The two strings compare to false because they are actually different sequence of bytes. To compare them, you need to normalize them in any way.
The best way to do that is to use the Transliterator class, part of the intl
extension on PHP 5.4+.
A test code:
<?php
$transliterator = Transliterator::createFromRules(':: NFD; :: [:Nonspacing Mark:] Remove; :: NFC;', Transliterator::FORWARD);
$test = ['abcd', 'èe', '€', 'àòùìéëü', 'àòùìéëü', 'tiësto'];
foreach($test as $e) {
$normalized = $transliterator->transliterate($e);
echo $e. ' --> '.$normalized."\n";
}
?>
Result:
abcd --> abcd
èe --> ee
€ --> €
àòùìéëü --> aouieeu
àòùìéëü --> aouieeu
tiësto --> tiesto
(taken from my answer here: mySQL - matching latin (english) form input to utf8 (non-English) data )

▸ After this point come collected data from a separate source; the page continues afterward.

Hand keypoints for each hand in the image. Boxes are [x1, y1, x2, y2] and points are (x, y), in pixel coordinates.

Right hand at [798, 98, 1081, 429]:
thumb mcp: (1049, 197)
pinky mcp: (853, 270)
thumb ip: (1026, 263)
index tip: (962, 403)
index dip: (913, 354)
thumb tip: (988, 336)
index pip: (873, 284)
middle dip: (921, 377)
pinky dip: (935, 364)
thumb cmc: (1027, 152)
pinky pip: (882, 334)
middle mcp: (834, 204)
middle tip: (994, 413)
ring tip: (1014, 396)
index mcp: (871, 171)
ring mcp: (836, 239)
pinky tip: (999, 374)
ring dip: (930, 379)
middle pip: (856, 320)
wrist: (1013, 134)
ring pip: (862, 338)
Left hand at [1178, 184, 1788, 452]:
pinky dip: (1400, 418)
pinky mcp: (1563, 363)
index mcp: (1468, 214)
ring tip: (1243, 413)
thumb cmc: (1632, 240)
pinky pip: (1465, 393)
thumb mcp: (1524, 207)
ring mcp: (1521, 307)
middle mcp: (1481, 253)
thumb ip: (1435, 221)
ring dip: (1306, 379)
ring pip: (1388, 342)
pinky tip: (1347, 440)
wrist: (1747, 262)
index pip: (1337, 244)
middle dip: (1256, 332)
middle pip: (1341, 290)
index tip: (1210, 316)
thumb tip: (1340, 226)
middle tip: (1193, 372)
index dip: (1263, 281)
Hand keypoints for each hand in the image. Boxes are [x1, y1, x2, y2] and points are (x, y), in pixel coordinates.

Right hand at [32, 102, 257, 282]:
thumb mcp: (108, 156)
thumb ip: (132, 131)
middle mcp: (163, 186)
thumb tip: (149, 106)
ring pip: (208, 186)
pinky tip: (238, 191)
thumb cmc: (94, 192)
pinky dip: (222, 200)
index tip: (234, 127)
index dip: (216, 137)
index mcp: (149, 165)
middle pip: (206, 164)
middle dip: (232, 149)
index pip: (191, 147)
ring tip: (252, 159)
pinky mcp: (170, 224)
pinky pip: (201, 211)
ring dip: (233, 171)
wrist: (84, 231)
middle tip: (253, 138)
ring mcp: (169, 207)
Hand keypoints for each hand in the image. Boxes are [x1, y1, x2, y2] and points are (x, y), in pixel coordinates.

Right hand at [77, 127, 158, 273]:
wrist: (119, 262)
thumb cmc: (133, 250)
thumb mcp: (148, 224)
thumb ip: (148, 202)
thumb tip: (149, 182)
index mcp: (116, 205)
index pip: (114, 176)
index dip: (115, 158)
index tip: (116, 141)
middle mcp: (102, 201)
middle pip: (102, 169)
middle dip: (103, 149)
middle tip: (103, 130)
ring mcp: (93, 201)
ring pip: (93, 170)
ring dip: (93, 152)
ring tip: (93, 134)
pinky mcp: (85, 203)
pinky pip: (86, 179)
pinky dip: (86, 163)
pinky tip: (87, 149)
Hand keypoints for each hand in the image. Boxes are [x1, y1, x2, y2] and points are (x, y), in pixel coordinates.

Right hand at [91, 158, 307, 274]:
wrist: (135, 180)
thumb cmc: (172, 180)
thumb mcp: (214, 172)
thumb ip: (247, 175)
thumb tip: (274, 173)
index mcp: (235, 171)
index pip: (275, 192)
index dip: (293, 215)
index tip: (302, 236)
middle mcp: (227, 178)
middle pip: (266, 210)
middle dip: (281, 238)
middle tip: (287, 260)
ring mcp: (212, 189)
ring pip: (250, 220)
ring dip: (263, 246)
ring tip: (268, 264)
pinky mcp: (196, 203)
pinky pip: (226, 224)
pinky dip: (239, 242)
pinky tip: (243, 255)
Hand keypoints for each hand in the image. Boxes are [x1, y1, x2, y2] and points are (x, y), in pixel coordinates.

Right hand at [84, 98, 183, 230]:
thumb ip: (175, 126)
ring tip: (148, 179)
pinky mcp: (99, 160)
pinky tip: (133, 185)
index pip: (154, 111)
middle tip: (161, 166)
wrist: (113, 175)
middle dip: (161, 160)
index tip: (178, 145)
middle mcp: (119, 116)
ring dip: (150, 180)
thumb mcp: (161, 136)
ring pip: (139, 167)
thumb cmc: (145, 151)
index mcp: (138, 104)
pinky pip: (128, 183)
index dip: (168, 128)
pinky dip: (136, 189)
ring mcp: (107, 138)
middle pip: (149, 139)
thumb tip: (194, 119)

This replaces characters according to the tables of the ICU library, which are extremely complete and well-tested. Before transliterating, this normalizes the string, so it matches any possible way to represent characters like ñ (ñ, for example, can be represented with 1 multibyte character or as the combination of the two characters ˜ and n).
Unlike using soundex(), which is also very resource-intense, this does not compare sounds, so it's more accurate.